Why anticipate the transfer of your business in 2026
Anticipating a business transfer (60,000 sales per year in France): Dutreil agreement at 75%, retirement allowance of EUR 500,000, valuation of 4-7x EBITDA — prepare the file and the seller in advance.
Expert note: This article was written by our chartered accountancy firm. Information is current as of 2026. For a personalised review of your situation, contact us.
Updated March 2026 — A successful business transfer is prepared long before the first announcement reaches the market. Anticipating the sale allows you to make the business more transferable, to clarify your personal project and to avoid a forced exit. It is usually this advance time that creates the difference between an organised sale and a rushed transaction. With around 60,000 micro-businesses and SMEs changing hands every year in France, the owners who plan three to five years ahead are the ones who reach completion at the first attempt.
What anticipation changes concretely#
Anticipating the transfer allows you to:
- correct weaknesses before placing the company on the market;
- better promote the business and obtain a higher valuation;
- choose a controlled timetable rather than a forced one;
- prepare your personal financial and patrimonial situation;
- expand the search for serious buyers and select the right successor.
To learn more, also read our companion guides on Business transfer, Personal assessment and transmission schedule and Managing the post-sale phase.

Collected material:
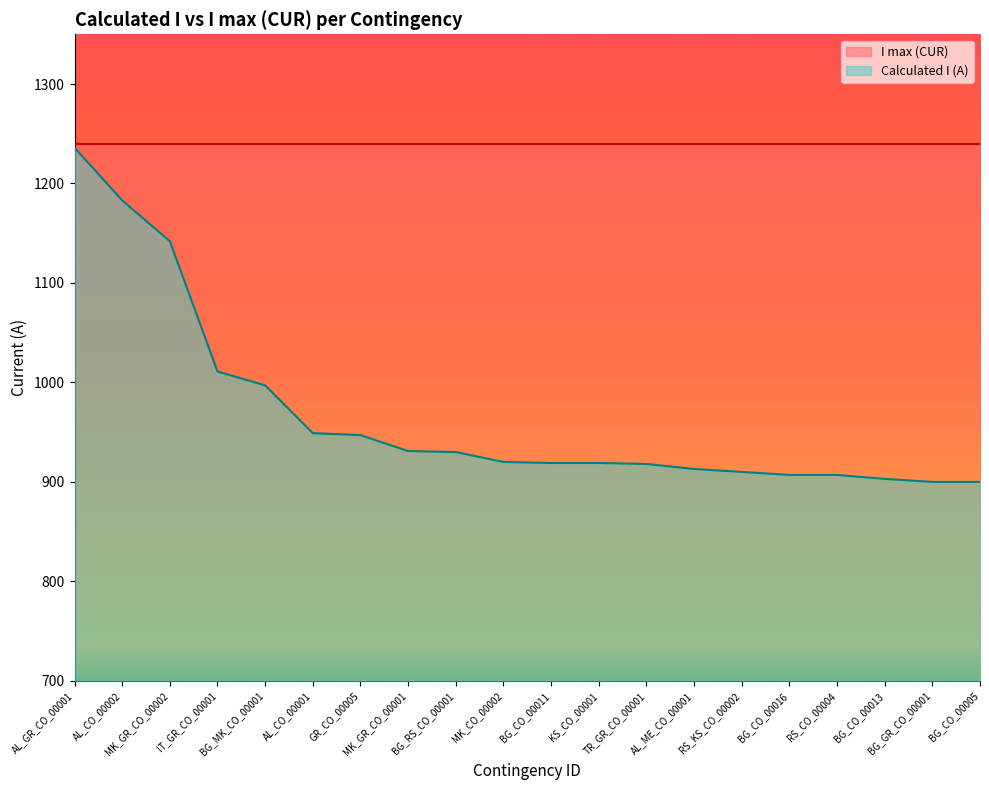

Which series has the largest total across all categories?

I max (CUR)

Exercise instructions:
a: From the business transfer text, list every benefit that anticipating the transfer allows, according to its bulleted list.
b: Reproduce everything in the business transfer text from "Expert note: This" down to "the first attempt.", replacing "market" with "buyers".
c: According to the business transfer text, about how many micro-businesses and SMEs change hands every year in France?

Per-task answers:
a:
- Correct weaknesses before placing the company on the market
- Better promote the business and obtain a higher valuation
- Choose a controlled timetable rather than a forced one
- Prepare your personal financial and patrimonial situation
- Expand the search for serious buyers and select the right successor

b:
Expert note: This article was written by our chartered accountancy firm. Information is current as of 2026. For a personalised review of your situation, contact us.
Updated March 2026 — A successful business transfer is prepared long before the first announcement reaches the buyers. Anticipating the sale allows you to make the business more transferable, to clarify your personal project and to avoid a forced exit. It is usually this advance time that creates the difference between an organised sale and a rushed transaction. With around 60,000 micro-businesses and SMEs changing hands every year in France, the owners who plan three to five years ahead are the ones who reach completion at the first attempt.

c: Around 60,000.